How does ray pick which job to run when there are more jobs than available resources

Hello. I’ve been trying to find information about how Ray picks the “next” job to execute when there are multiple jobs in the queue that are submitted by multiple workflows.

For example, Let’s say I submit a workflow with 1000 jobs, and while those 1000 jobs are being executed I submit another 100 jobs. It looks like Ray will not wait for the first 1000 jobs to finish but it starts executing some of the 100 jobs that I’ve submitted concurrently. Does Ray pick next job randomly from the queue? If it picks jobs randomly, is there way to “penalize” the priorities of the first 1000 jobs so that other jobs will be more likely to be processed?

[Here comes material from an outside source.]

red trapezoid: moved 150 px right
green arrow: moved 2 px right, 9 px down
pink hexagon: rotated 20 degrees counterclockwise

Can I configure this behavior somehow via configuration files?

There isn’t a way to specifically configure priority, but it is possible to wait for the first batch to complete before submitting the second. Once it is submitted, there is not a way to penalize and prioritize for what is later submitted.

import ray

@ray.remote
def one():
    pass

@ray.remote
def two():
    pass


ones = [one.remote() for i in range(3)]

ray.get(ones)
print("finished ones")

twos = [two.remote() for i in range(3)]

ray.get(twos)
print("finished twos")

Thanks for the tip! @ClarenceNg

If I don’t wait for the first batch to complete and submit the second batch, how does ray handle the ordering of job execution? Will ray start processing the second batch before completing all first jobs?

There are factors at play that affects when a task completes, like the variance in the processing time, whether task is retried, etc. Even in the perfect scenario we don’t guarantee specific ordering of execution once the task is submitted. It is possible that they are executed in FIFO but that is not a guarantee that is provided. If the tasks in the two batches are identical it is very possible that it executes in FIFO order.

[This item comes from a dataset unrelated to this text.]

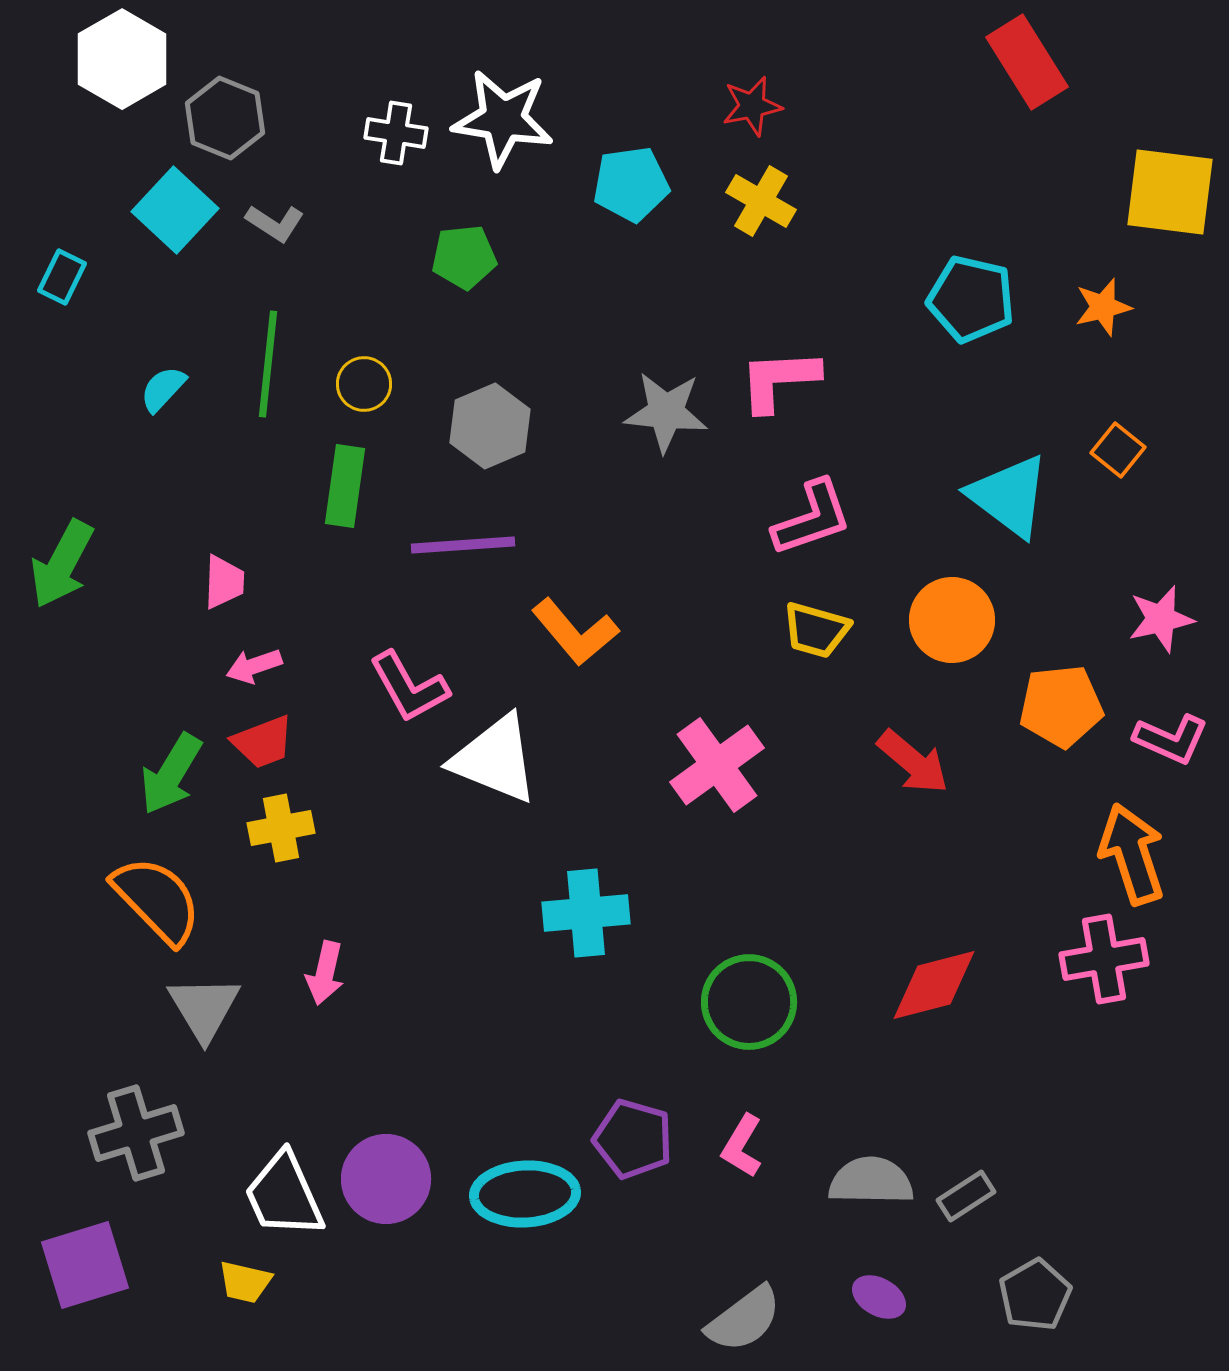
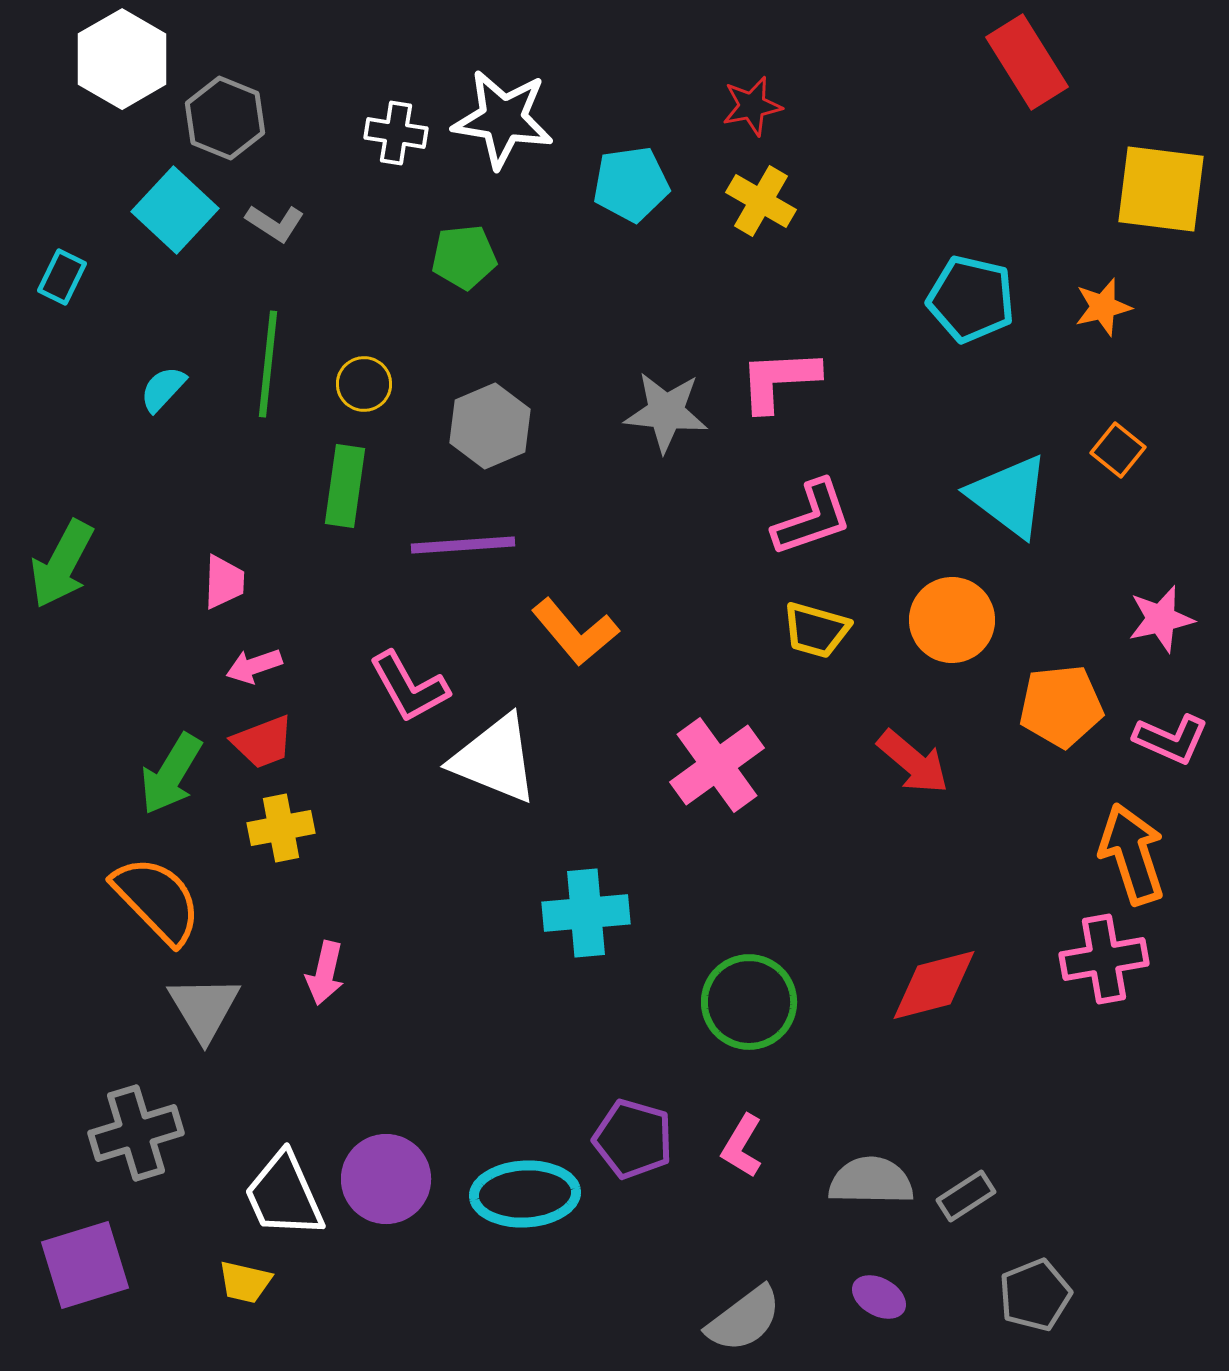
yellow square at (1170, 192): moved 9 px left, 3 px up
gray pentagon at (1035, 1295): rotated 8 degrees clockwise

To wait for completion the best bet is to look into functions like ray.get or ray.wait

@ClarenceNg I actually don’t want FIFO. What I want is for ray to provide “fair execution” of multiple workflows submitted more/less at the same time. For example, I am using ray as a backend to run workflows submitted from a multi-user web application. When multiple users submit workflows simultaneously, all requests will be more/less submitted concurrently to a single ray cluster. I want all workflows to be executed concurrently without a single user taking over the whole cluster for extended period of time. I definitely don’t want FIFO in this case as that means all users will have to wait for other users’ jobs to finish - especially if first user submits a large job and other users jobs are much smaller.

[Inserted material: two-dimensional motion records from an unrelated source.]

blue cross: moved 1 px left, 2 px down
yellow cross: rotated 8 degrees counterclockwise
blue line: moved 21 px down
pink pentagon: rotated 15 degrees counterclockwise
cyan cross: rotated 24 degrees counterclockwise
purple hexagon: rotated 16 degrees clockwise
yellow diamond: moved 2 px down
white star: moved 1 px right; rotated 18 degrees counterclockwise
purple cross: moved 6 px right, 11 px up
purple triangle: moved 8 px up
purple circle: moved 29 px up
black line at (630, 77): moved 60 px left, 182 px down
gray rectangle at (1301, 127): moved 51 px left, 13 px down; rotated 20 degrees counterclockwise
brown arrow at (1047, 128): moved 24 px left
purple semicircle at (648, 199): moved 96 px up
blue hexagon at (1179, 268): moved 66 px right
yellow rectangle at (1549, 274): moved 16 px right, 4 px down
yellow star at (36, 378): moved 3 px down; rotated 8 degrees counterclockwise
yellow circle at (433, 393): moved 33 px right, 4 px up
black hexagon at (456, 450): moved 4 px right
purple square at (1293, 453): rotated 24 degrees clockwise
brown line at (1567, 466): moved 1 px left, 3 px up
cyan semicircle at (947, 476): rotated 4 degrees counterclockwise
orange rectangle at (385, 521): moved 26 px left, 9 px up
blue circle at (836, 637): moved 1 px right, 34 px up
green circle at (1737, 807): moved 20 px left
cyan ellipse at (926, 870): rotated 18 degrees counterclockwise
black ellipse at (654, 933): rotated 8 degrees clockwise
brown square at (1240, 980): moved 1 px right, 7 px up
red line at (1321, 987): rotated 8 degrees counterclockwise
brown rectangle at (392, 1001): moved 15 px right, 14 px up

Am I correct to assume that ray itself does not provide such “fair execution” execution policy? I am familiar with using batch schedulers like slurm, htcondor that handles multi-user environment, but I am wondering if there is anything I can use on-top-of ray itself to make such “fair execution” possible. Has anyone worked on a layer on top of lay to make that happen?? Ideally, I’d like to be able to configure ray’s internal scheduling system, but is ray strictly designed for a single user environment?